So we might speak to one who incredulously looks upon our faith, but for one who whole-heartedly approaches God as Christianity suggests, no negative and cautionary word is adequate. The Christian method of conceiving God brings the most exhilarating thought of him that man has ever had. It says in brief: Take your best and think of God as most truly symbolized in that. As to what our best is, not even the agnostics doubt. The physical universe belittles us on one side only; it makes a pigmy of the body. In our spirits we still tower above the physical; we are greater than the world we know. Our supreme good, the divinest reality with which we deal, is personality. Then lift that up, says Christianity; it is your best, and you dare not think of God in terms of less; you have Christ's example in arguing from the human best to the divine: "If ye, being evil, know how to give good gifts unto your children, how much more ... your Father." (Matt. 7:11.)

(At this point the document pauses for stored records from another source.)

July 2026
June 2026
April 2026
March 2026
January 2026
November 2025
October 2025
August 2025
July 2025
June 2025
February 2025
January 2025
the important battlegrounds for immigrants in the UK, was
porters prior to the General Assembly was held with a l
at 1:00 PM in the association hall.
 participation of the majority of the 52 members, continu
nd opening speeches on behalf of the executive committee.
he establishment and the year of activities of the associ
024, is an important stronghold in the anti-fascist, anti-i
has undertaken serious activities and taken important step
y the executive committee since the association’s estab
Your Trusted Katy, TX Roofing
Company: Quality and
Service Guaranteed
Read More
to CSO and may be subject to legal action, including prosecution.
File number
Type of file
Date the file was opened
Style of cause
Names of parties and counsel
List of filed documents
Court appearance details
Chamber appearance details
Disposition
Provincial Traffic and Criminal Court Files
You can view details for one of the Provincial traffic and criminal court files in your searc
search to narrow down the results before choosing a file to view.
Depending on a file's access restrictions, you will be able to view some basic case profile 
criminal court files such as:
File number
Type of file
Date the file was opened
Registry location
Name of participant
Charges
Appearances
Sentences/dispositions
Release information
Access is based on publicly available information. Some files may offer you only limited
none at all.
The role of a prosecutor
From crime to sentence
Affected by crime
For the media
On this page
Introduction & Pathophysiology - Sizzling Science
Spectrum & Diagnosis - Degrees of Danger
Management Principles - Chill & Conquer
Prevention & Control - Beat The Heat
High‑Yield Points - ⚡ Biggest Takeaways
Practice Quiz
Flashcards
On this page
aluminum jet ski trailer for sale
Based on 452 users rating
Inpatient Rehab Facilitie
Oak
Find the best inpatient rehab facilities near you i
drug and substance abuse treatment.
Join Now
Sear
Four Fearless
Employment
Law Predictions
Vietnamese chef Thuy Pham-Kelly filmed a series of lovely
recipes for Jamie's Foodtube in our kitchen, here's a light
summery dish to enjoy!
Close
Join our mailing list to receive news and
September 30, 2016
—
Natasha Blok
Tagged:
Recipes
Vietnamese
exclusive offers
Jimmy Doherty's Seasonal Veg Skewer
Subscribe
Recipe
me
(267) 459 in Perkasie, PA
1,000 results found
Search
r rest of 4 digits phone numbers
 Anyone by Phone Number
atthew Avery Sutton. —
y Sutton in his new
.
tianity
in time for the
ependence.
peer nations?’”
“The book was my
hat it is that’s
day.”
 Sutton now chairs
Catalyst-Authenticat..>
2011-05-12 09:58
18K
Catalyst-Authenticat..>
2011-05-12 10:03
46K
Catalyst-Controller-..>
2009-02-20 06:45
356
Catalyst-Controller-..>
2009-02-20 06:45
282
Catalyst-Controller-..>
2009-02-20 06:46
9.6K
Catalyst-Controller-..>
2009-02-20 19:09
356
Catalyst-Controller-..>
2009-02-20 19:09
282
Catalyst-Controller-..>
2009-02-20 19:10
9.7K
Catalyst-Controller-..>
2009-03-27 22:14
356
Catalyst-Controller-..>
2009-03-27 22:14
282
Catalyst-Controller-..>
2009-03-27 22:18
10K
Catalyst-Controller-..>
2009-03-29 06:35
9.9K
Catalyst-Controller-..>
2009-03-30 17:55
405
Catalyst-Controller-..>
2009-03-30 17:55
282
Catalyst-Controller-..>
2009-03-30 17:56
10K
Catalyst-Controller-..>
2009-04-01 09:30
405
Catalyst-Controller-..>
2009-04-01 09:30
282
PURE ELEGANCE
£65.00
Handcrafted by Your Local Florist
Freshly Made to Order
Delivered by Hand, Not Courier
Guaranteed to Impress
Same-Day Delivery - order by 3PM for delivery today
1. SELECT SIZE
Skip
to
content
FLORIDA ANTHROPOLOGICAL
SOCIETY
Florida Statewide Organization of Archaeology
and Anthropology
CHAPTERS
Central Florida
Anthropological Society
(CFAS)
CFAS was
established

The Christian faith asserts that when a man thus thinks of God in terms of the best he knows he is on the road toward truth. How many billion spiritual miles he may have to travel to the end, no man can tell. Only he will never need to stop, retrace his steps, and start upon a lower path than personality, a road that lies beneath righteousness and love. The road leads on and up beyond our imagination, but it is the same road and not another. God is personality plus, or else he alone is completely personal and we are but in embryo.
If God so is personal, then all the deep meanings of religious life and faith that the saints, our spiritual sires, have known are open to us modern men and women. Forms of thought indeed have changed, but if God is thus our Father and our Friend, the essentials of Christian experience are waiting for us all. Life then is not purposeless; all creation is bound into spiritual unity by personal Will; and in sacrificial labor we are serving one who is able to guard that which we "have committed unto him against that day" (II Tim. 1:12). Old hymns of confidence in time of trial, we too can sing:
"Still will we trust, though earth seem dark and dreary, And the heart faint beneath His chastening rod; Though steep and hard our pathway, worn and weary, Still will we trust in God."
And we can pray, not indeed with clamorous beggary as though the grace of God were a wayside stall where every greedy hand can pluck what passing whim may wish, but we can commune with God as the real saints have always prayed with humility and gratitude and confident desire for good. Most of all, that priceless privilege is open to us which is the center and sun of Christian thought and life. For if among all realities in our experience, we have dared take the best, personality, as a symbol in terms of which to think of God, how should we not, among all personalities, take the best we know as the highroad of approach to him. Therefore our real symbol of God shall be no man among us, frail and sinful, but our Lord himself "fairest among ten thousand"—"the one altogether beautiful." We shall think of God in terms of him. We shall see "the light of the knowledge of the glory of God in the face of Jesus Christ" (II Cor. 4:6.)